Когда сыщик заявил, что у него есть неопровержимые доказательства об авторстве пасквиля, написанного левой рукой, и, естественно, он готов представить их майору, Бряхин, окончательно струсив, спросил:
– А нельзя ли нам как-нибудь… договориться?
Поломавшись, детектив высказался в том духе, что, наступив на принципиальность и пренебрегая своим правилом не вступать в сговор с противной заказчику стороной, он, понимая чувства отвергнутого, и из уважения к господину поручику, готов не раскрывать майору имя автора столь неосмотрительно отправленного письма.
– Но я не был отвергнут! – оскорбленный этим предположением заявил анонимщик. – Так сколько я должен заплатить за ваше молчание? – в упор спросил он.
– Пятьсот золотых.
– Что??? – ошарашенный цифрой и наглостью шантажиста, Калистрат Нифонтович был готов указать ему на дверь, но здравомыслие удержало. «А совесть где?

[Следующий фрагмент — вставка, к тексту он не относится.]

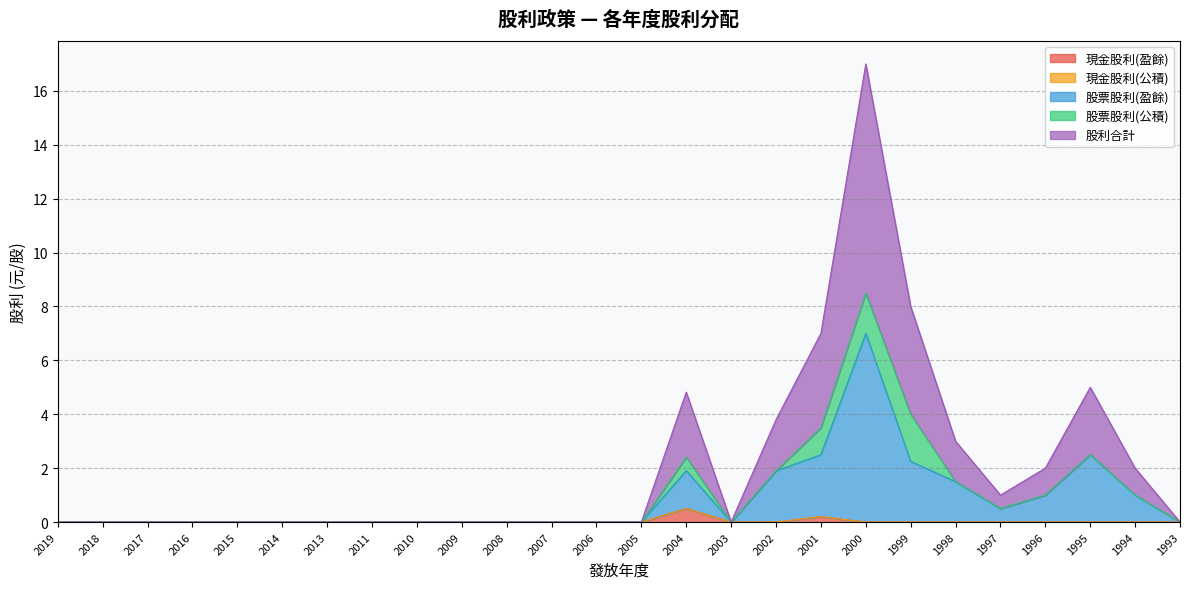

How many categories are shown in the chart?

26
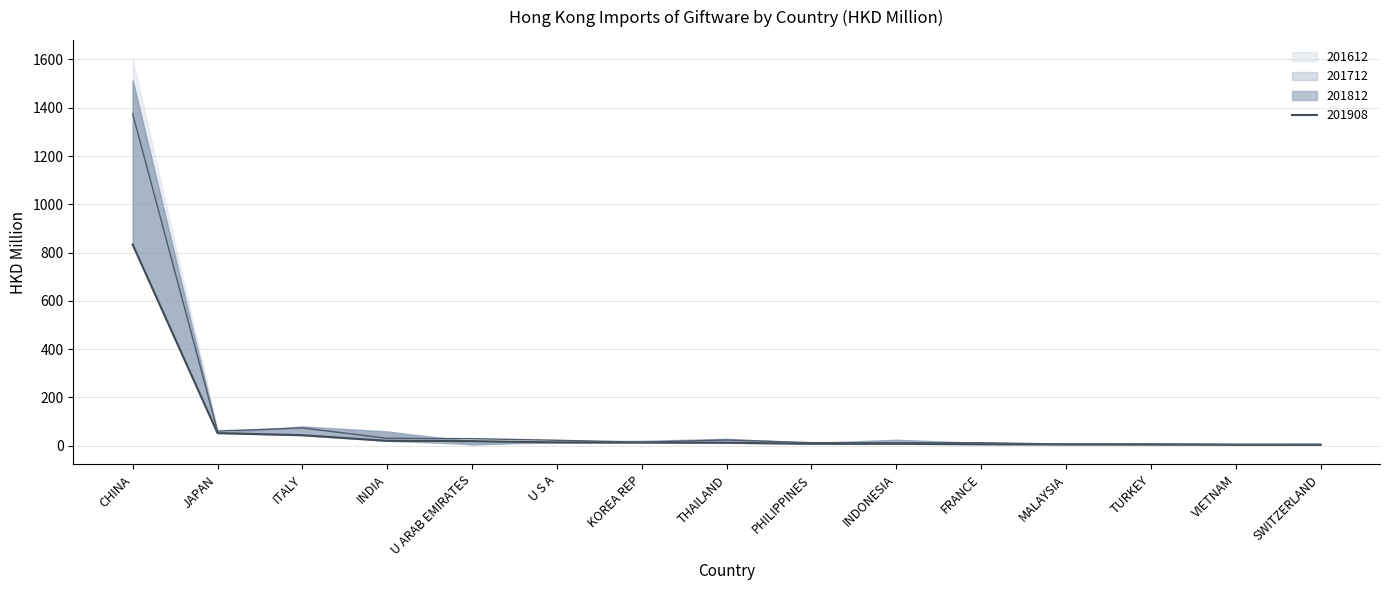

What is the approximate value of 201712 at U S A?

13.6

Такое заломить!» – подумал поручик, однако спросил: – Изволите шутить, милостивый государь?
– Ошибаетесь, любезнейший. Не раскрыв источник порученного мне дела, я ставлю на кон свою репутацию сыщика и, быть может, потеряю энное количество клиентов. Так что торговаться не будем. Я и так назвал цену по-божески.
«Да на тебе креста нет!» – чуть не крикнула грабителю его жертва, но и тут Калистрат Нифонтович проявил благоразумие и как можно миролюбивее попросил сутки на размышление, а, скорее всего, на сбор данной суммы, так как подобной сейчас нет в наличии.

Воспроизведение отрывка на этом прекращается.